ACTIVITY
List every line in this data where the string "deep" occurs.

(Collected data entries)

==*==

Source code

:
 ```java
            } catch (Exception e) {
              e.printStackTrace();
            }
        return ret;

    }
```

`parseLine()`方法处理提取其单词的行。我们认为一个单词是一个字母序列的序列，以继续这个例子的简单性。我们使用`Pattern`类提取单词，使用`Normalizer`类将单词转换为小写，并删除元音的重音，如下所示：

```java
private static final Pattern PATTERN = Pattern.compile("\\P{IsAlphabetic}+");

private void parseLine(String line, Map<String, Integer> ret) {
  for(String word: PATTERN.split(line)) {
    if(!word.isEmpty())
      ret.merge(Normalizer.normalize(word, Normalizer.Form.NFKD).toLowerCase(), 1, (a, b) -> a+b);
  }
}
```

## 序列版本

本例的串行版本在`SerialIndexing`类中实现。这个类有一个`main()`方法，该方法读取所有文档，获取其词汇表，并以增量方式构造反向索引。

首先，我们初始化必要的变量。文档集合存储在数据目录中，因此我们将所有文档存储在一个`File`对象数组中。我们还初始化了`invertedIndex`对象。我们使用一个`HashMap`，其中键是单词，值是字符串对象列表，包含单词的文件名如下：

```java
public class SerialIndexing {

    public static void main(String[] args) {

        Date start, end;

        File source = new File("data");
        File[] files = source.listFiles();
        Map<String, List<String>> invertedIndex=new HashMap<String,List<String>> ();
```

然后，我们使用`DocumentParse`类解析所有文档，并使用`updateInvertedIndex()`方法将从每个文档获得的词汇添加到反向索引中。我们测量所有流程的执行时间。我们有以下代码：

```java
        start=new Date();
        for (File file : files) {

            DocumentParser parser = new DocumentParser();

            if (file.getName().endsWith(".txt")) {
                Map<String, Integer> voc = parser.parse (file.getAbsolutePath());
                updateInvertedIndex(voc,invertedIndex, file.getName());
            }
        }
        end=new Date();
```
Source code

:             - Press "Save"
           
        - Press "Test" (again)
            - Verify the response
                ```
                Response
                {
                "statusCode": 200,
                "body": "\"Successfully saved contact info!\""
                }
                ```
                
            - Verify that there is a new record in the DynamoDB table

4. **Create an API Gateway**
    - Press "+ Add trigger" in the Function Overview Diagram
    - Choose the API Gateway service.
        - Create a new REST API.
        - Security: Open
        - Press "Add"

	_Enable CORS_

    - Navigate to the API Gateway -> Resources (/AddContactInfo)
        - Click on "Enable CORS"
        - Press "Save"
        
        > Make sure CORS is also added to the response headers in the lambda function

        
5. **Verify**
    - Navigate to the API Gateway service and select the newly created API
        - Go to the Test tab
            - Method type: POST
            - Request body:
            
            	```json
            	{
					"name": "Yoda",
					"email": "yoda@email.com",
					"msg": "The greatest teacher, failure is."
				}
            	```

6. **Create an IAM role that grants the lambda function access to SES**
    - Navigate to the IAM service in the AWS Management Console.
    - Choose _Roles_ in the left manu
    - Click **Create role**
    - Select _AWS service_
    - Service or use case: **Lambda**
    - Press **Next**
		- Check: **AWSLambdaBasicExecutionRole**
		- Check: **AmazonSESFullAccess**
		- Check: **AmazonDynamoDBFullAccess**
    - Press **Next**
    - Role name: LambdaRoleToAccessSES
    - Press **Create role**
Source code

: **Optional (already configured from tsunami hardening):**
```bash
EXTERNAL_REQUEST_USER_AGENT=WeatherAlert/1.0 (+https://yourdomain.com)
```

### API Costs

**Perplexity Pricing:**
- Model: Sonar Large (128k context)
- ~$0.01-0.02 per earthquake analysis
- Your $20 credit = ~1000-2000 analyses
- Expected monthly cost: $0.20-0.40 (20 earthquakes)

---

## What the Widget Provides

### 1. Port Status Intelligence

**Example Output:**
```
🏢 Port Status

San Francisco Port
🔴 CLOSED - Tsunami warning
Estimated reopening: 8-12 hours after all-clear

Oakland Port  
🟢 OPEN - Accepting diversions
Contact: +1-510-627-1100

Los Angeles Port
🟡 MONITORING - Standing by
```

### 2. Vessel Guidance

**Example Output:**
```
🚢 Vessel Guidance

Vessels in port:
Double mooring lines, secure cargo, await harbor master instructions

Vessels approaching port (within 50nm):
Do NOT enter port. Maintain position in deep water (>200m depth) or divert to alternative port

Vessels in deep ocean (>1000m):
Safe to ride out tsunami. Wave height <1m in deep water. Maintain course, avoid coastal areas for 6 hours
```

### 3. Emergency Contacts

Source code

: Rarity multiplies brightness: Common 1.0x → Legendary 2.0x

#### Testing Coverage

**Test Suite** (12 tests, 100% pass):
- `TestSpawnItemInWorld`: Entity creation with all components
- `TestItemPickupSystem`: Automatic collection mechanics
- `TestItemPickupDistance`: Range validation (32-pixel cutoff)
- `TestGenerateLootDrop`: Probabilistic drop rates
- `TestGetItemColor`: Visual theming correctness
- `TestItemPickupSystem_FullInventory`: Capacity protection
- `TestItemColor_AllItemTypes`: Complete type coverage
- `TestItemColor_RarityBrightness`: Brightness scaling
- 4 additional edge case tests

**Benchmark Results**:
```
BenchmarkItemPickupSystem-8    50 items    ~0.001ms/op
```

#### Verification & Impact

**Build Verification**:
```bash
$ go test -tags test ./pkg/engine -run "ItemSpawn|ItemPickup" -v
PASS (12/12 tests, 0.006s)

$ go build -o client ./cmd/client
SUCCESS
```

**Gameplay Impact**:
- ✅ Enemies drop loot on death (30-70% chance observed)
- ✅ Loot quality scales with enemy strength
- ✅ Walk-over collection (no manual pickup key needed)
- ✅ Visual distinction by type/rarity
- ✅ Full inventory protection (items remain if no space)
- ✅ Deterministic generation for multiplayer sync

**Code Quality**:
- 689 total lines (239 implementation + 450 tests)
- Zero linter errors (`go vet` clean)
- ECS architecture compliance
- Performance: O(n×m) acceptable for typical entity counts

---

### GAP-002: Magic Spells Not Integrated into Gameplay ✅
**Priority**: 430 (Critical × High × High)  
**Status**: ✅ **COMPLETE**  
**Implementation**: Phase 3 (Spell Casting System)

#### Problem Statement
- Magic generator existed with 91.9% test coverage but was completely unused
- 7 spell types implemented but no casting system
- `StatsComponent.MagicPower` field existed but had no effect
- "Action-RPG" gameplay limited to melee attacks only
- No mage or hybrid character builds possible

==*==

RESPONSE TO THIS EXERCISE
Do NOT enter port. Maintain position in deep water (>200m depth) or divert to alternative port
Vessels in deep ocean (>1000m):
Safe to ride out tsunami. Wave height <1m in deep water. Maintain course, avoid coastal areas for 6 hours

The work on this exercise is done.